WHAT YOU HAVE TO DO -
Two lines mark the range in the entries below: the one holding "index tip: (48, 668)" and the one holding "middle tip: (372, 595)". Set down those two and all lines between them, exactly.

___ INPUT RECORDS

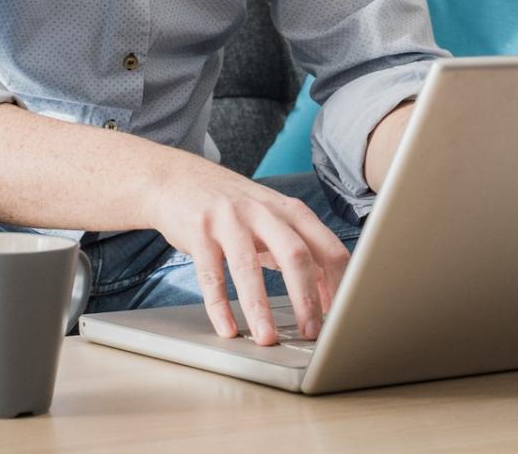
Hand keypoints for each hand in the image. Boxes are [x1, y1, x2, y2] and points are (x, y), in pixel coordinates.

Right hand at [141, 157, 351, 346]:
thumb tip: (328, 292)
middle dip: (307, 299)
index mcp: (289, 210)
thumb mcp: (271, 218)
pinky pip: (211, 275)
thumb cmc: (231, 205)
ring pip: (248, 267)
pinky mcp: (198, 232)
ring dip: (260, 308)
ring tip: (267, 339)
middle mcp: (263, 211)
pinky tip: (227, 328)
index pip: (328, 248)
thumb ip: (298, 248)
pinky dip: (219, 306)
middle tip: (311, 333)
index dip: (338, 284)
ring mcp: (228, 220)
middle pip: (295, 255)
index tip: (340, 314)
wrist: (178, 178)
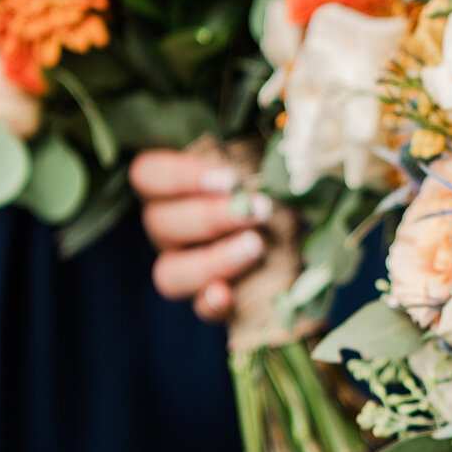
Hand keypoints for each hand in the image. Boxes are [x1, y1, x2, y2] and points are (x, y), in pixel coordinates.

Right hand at [131, 148, 272, 322]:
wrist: (304, 232)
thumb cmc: (273, 185)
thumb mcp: (265, 162)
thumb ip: (256, 153)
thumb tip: (279, 142)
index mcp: (172, 189)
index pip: (148, 175)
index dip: (180, 177)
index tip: (229, 179)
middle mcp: (169, 230)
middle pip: (160, 223)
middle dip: (210, 217)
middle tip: (258, 210)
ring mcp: (185, 268)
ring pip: (170, 272)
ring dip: (213, 260)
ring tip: (256, 246)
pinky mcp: (211, 301)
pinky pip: (199, 308)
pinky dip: (211, 303)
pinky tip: (228, 294)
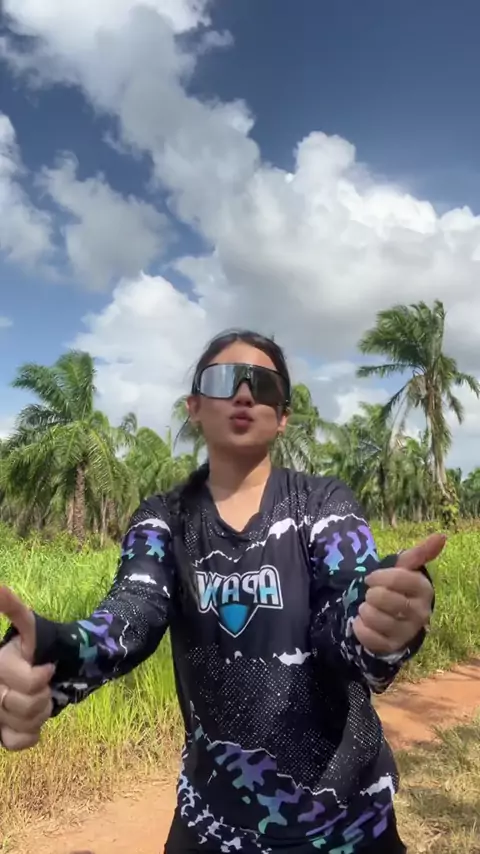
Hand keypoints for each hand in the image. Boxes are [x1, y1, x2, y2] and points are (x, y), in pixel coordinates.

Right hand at [0, 587, 53, 750]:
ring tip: (40, 700)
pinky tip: (32, 721)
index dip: (39, 678)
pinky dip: (31, 734)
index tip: (48, 668)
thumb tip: (0, 589)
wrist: (40, 672)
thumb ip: (13, 609)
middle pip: (26, 705)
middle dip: (43, 695)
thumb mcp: (27, 626)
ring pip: (23, 723)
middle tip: (46, 685)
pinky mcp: (1, 733)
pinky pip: (16, 743)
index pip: (28, 682)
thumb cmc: (32, 650)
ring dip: (40, 713)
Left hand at [352, 533, 444, 656]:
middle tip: (372, 595)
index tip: (371, 578)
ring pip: (375, 617)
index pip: (398, 578)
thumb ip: (420, 553)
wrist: (394, 618)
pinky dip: (359, 627)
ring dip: (364, 610)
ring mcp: (406, 631)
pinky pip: (368, 636)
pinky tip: (363, 622)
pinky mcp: (392, 646)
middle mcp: (420, 612)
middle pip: (384, 598)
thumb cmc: (398, 588)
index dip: (378, 576)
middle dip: (371, 594)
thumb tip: (441, 536)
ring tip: (368, 608)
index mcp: (423, 590)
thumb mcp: (405, 569)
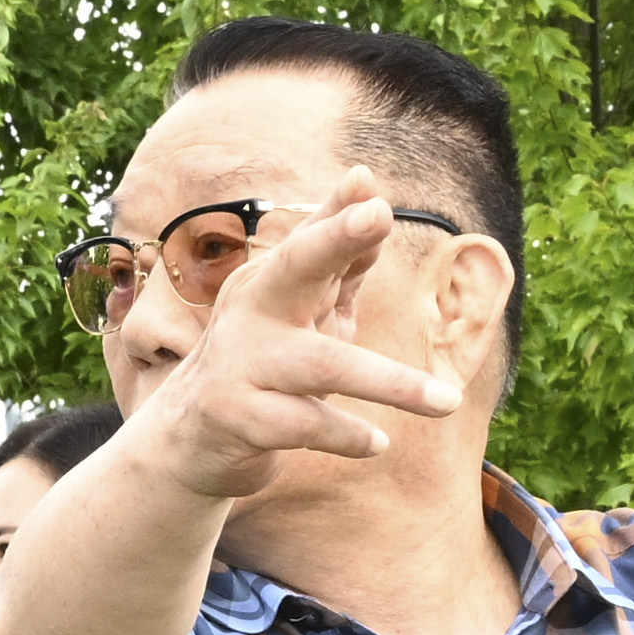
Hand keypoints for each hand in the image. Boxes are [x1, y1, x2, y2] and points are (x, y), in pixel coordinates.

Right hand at [123, 195, 471, 500]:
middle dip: (336, 239)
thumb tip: (370, 191)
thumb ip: (338, 256)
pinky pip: (303, 425)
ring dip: (389, 382)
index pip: (312, 238)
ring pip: (322, 365)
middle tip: (379, 215)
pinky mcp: (237, 418)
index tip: (373, 193)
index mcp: (271, 279)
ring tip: (446, 403)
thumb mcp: (301, 307)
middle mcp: (251, 311)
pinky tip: (377, 443)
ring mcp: (240, 364)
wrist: (187, 437)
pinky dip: (345, 435)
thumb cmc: (263, 360)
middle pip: (295, 267)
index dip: (341, 216)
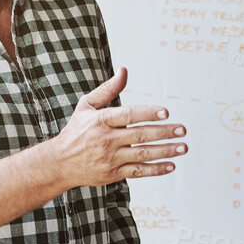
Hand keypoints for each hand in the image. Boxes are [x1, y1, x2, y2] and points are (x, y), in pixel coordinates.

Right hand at [47, 69, 185, 187]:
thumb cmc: (76, 131)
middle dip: (163, 132)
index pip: (128, 115)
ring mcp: (110, 158)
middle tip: (182, 130)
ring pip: (142, 154)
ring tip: (183, 147)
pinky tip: (171, 165)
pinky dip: (156, 169)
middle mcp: (106, 140)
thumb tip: (124, 70)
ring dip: (165, 151)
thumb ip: (108, 89)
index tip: (166, 112)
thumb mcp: (86, 106)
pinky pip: (138, 171)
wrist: (60, 163)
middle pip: (140, 135)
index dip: (148, 113)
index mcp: (100, 121)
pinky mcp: (113, 173)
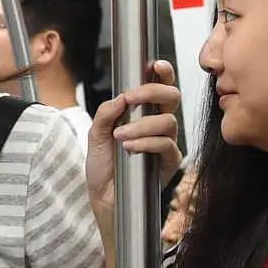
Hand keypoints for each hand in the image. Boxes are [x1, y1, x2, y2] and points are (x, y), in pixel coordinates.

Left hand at [86, 60, 183, 224]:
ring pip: (168, 121)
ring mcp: (166, 144)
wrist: (105, 202)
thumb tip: (120, 98)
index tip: (155, 65)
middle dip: (153, 92)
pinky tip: (130, 148)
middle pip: (172, 97)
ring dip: (142, 125)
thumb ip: (105, 115)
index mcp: (142, 115)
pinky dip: (147, 142)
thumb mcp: (96, 138)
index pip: (159, 89)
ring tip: (120, 136)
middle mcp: (158, 126)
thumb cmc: (104, 170)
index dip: (162, 74)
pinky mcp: (169, 163)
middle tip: (133, 98)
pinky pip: (166, 145)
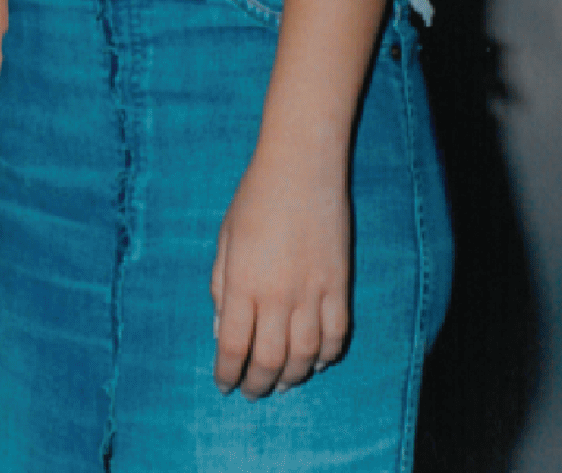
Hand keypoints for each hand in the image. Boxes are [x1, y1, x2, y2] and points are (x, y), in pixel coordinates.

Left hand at [210, 147, 350, 397]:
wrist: (302, 168)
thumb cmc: (254, 199)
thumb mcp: (225, 240)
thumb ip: (222, 287)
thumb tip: (222, 333)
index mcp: (243, 283)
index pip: (233, 346)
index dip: (228, 372)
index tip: (224, 384)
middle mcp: (278, 296)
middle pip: (269, 360)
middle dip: (258, 384)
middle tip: (251, 392)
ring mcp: (313, 293)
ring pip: (305, 355)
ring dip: (292, 376)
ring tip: (280, 383)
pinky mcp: (340, 286)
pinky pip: (337, 335)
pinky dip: (326, 356)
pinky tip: (315, 362)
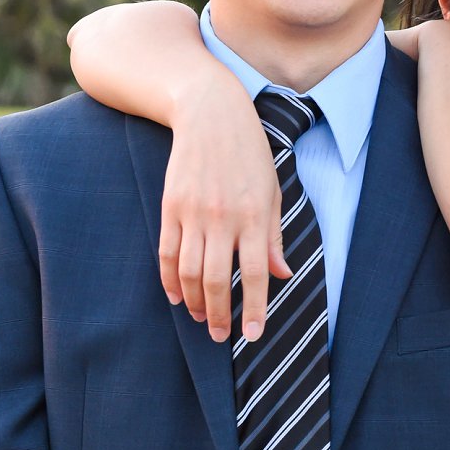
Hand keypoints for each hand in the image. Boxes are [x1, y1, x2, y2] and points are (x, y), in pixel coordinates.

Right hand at [158, 81, 289, 342]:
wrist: (210, 114)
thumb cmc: (249, 154)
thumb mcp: (272, 190)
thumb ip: (273, 235)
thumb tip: (281, 274)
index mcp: (255, 215)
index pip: (257, 273)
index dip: (255, 308)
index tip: (252, 334)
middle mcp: (224, 218)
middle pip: (218, 279)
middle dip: (218, 314)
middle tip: (219, 336)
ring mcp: (194, 213)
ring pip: (190, 271)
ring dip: (194, 302)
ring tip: (199, 318)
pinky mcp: (171, 207)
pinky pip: (168, 253)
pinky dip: (170, 279)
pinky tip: (176, 296)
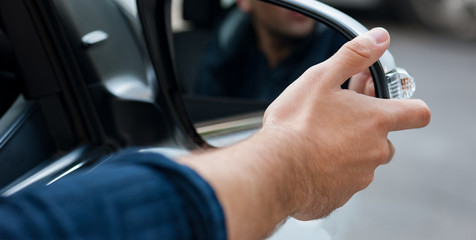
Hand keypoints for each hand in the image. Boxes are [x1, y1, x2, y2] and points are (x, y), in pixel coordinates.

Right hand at [262, 27, 429, 219]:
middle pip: (384, 139)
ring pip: (362, 161)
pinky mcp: (341, 197)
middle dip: (365, 129)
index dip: (409, 107)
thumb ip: (353, 57)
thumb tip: (378, 40)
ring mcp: (360, 177)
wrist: (274, 169)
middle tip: (337, 118)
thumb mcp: (321, 78)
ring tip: (316, 141)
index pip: (417, 113)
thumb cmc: (295, 124)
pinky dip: (331, 172)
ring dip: (347, 150)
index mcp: (376, 120)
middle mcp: (375, 151)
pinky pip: (342, 181)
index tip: (389, 104)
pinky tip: (309, 162)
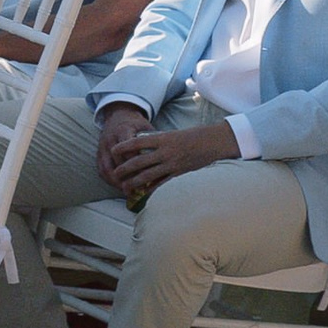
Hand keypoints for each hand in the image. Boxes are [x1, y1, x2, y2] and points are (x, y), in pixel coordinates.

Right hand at [93, 103, 149, 195]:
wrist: (117, 115)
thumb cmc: (135, 124)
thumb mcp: (145, 126)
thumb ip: (152, 140)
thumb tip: (166, 156)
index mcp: (123, 130)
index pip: (128, 148)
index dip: (136, 161)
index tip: (147, 173)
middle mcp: (110, 139)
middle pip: (117, 161)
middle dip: (128, 176)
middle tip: (140, 187)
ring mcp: (102, 147)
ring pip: (107, 168)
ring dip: (117, 182)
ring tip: (129, 192)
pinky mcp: (99, 153)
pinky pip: (101, 170)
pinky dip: (109, 180)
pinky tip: (119, 187)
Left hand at [102, 115, 239, 198]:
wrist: (214, 142)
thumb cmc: (194, 136)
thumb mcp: (174, 134)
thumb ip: (159, 141)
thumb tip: (143, 146)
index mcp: (164, 138)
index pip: (138, 142)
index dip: (124, 146)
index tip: (113, 150)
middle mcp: (166, 151)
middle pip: (140, 161)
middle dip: (125, 168)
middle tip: (114, 173)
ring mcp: (173, 164)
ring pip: (149, 175)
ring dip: (135, 181)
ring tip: (124, 186)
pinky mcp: (181, 175)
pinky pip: (163, 183)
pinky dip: (153, 189)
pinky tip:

______

ANSWER SECTION -
index tip: (48, 668)
thumb tip: (0, 589)
wrist: (40, 672)
thumb ip: (13, 609)
middle pip: (26, 705)
middle dip: (43, 695)
thumb mcp: (27, 626)
ring pip: (23, 723)
middle tip: (46, 685)
pinky mcp: (1, 733)
pinky pip: (16, 743)
index pip: (28, 682)
thumb cmc: (32, 650)
ring dip: (40, 713)
Left hand at [352, 533, 444, 656]:
middle tip: (372, 595)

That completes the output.